Okay, you are probably crying your eyes out while reading this but everything will be okay, Gracie. I'm so sure of it. You know how I know this? Because when I first met you, the day when you were leaning against the lockers crying, I knew you were strong. You were still here surviving and you still are now. You are so strong, Gracie. Don't let anyone tell you otherwise. If they do, call them gorilla's. That's the best way to do it.
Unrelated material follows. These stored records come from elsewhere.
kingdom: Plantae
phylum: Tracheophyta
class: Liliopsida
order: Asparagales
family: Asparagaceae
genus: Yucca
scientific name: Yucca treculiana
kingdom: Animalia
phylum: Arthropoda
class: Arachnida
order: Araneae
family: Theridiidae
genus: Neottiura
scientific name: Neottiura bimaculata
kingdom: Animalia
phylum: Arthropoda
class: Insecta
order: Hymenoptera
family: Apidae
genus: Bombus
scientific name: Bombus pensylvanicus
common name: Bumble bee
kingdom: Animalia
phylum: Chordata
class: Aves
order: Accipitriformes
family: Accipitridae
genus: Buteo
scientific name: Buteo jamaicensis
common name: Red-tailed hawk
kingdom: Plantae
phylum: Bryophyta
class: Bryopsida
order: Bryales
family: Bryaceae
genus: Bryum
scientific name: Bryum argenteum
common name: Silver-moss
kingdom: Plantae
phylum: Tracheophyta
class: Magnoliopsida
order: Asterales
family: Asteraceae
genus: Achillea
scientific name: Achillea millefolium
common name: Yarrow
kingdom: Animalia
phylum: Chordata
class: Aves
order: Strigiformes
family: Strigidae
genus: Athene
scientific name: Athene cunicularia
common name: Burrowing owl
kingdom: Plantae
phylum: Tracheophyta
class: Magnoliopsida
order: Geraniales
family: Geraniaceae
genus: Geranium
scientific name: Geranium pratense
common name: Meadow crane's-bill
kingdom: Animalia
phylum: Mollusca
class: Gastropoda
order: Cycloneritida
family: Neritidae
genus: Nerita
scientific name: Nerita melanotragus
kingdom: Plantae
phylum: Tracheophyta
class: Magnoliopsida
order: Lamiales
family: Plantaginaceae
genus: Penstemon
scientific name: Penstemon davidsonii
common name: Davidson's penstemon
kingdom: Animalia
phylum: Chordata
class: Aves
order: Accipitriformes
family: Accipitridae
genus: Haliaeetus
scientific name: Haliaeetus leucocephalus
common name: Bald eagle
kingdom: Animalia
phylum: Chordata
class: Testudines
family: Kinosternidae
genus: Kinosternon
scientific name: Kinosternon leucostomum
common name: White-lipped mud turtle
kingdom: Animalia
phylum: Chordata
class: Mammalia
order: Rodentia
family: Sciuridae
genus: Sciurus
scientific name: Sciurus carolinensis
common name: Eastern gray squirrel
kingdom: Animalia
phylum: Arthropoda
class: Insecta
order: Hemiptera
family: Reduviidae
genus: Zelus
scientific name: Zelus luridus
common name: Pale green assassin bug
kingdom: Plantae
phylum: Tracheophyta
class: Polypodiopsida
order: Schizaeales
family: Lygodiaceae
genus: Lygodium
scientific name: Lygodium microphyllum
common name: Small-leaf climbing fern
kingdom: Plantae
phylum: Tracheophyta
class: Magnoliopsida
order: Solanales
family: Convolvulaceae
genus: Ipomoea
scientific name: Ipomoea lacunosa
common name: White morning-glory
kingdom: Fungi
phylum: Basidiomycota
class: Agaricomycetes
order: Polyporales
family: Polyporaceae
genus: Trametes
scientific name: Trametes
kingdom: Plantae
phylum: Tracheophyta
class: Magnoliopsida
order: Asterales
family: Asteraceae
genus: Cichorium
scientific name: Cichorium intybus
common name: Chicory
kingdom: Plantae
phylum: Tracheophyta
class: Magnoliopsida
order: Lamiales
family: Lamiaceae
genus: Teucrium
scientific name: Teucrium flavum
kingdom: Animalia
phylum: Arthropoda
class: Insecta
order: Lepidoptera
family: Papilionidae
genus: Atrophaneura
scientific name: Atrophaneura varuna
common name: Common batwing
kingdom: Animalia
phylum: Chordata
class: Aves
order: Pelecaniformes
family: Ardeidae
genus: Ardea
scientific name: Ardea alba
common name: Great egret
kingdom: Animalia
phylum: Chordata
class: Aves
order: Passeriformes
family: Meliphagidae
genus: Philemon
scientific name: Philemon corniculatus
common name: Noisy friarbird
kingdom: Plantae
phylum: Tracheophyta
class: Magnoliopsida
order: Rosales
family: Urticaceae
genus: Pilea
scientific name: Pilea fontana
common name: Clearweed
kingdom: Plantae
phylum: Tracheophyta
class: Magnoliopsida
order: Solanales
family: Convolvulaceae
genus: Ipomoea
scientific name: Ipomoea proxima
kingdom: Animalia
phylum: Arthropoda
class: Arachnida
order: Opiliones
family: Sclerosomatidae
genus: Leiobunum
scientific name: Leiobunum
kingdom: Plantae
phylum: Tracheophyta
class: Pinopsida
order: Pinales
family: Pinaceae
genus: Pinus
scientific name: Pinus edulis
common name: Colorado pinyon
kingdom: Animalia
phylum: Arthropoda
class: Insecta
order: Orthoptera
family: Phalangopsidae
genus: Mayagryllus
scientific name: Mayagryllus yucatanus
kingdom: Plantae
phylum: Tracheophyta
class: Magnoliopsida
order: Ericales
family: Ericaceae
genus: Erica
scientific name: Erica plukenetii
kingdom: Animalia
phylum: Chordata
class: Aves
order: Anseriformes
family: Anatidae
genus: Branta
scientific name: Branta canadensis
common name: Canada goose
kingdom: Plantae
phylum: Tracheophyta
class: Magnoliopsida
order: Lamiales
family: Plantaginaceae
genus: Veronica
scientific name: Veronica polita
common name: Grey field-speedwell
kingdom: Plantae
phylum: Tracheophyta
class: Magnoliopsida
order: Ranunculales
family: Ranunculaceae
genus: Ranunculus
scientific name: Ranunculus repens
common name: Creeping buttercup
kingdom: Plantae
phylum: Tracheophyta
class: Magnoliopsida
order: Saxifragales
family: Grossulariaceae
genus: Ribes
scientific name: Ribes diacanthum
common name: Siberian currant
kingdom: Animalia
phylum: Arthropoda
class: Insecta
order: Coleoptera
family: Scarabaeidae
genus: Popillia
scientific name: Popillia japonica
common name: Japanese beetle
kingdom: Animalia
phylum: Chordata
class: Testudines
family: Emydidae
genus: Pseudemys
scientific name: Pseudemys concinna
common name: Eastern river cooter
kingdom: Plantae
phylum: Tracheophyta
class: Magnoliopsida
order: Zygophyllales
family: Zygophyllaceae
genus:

Moving onto the serious stuff though, what Nicole was telling me when you were going to go get some more food was about this. I told her about my condition because she is the only person I felt like I should tell. I know we have had our rough times but that's in the past now and since you and her are like best friends now, I felt like I had to solve the conflict between the two of us. Anyway, Nicole was saying that I had to tell you about what I had and so, I am writing it to you now because I just couldn't find it in myself to tell you in person. You would be too stressed out with everything and I didn't want to add that to your list. I know that makes me a coward but I am telling you now and that should be enough...
I have... well, had cancer.
Beside the fact though, I love you, Grace. You are honestly the best thing that has happened to me and if it wasn't for Daniel, I wouldn't have met the person behind the piercings and purple hair. Your future children should be grateful that they have a mother like you because you have been through so much. You have to tell them stories about us though. Stuff your future husband. I don't care. He can go kiss my butt if he has a problem with me.
Well, I'm going to leave this short because I have to leave to get to the dance tonight. I never wanted to end it this way but life hates me so... what can you do?
I may have saved you from jumping but I guess you can't save me from falling.
I love you Gracie. Don't miss me too much.
- L.P
The tears continue to fall but what makes the small, sad laugh escape my lips is the small smiley face and love heart next to his initials.